Ces pressions quotidiennes, il y pense tout le temps : « C’est très facile de savoir où j’habite. » Le mardi 11 juin, il a été « coursé par cinq gars », rue de Paris. La même semaine, cette expérience s’est reproduite quatre fois.

Sid, elle, habite la capitale bretonne depuis huit ans. « Avant ce soir-là, je n’avais subi que des agressions verbales, ou des menaces », assure la jeune femme. Il est entre 4 et 5 h du matin, à Rennes, vendredi 21 juin 2024. Sid s’extrait d’une bouche de métro à Charles-de-Gaulle. Après l’agitation brûlante de la fête de la musique, les rues sont calmes, c’est l’heure des sorties de boîte. Elle traverse le passage piéton, quand derrière elle, on siffle : « Ah, ça, ça aime sucer des bites ! » Un groupe de trois hommes et deux femmes, la vingtaine, la toise depuis le trottoir d’en face. L’un d’eux s’approche. « Je me suis foutue devant lui, il a collé sa tête à la mienne. D’instinct, je lui ai mis un coup de boule dans le nez, je n’ai pas réfléchi, c’est bête, je l’ai juste tapé », raconte-t-elle dans son salon, les mains repliées sur une tasse de café avec détachement. L’homme titube. Ils reviennent à la charge, à plusieurs. En un instant, Sid se retrouve plaquée à terre, visage écrasé contre le bitume. « Ils commencent à me frapper. Je leur crie : “Allez-y, tabassez-moi, vous êtes super courageux”. J’entends les deux meufs avec eux qui disent de me lâcher, d’arrêter, qu’ils vont me tuer. Ils me laissent, et crient des trucs du genre : “Les PD, retournez dans le placard”. J’étais sonnée, ça a dû durer une minute et demie. Dans ma tête, c’était un quart d’heure. »

-- ÉNONCÉ 1 --
Restituez à l'identique, dans le passage, tout ce qui va de « Ces pressions quotidiennes, il » jusqu'à « reproduite quatre fois. ».
-- ÉNONCÉ 2 --
Répondez d'après le passage :
(a) Combien de fois, la même semaine, l'expérience d'être coursé s'est-elle reproduite ?
(b) Depuis combien de temps Sid habite-t-elle la capitale bretonne ?
(c) À quelle station de métro Sid sort-elle cette nuit-là ?
Les lignes qui suivent proviennent d'une source distincte.

-- DONNÉES FOURNIES --
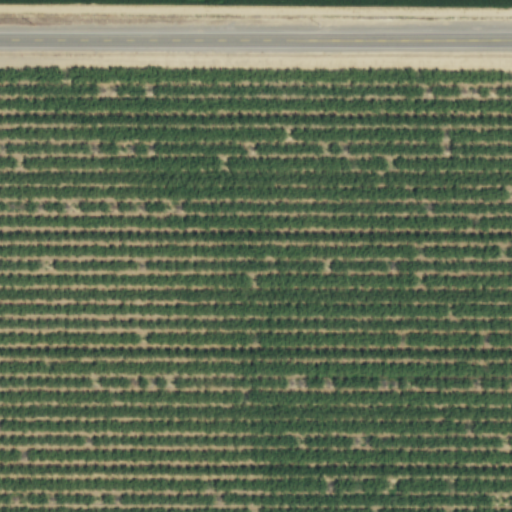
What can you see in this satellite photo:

-- CORRIGÉ 1 --
Ces pressions quotidiennes, il y pense tout le temps : « C’est très facile de savoir où j’habite. » Le mardi 11 juin, il a été « coursé par cinq gars », rue de Paris. La même semaine, cette expérience s’est reproduite quatre fois.

-- CORRIGÉ 2 --
(a) Quatre fois.
(b) Depuis huit ans.
(c) À Charles-de-Gaulle.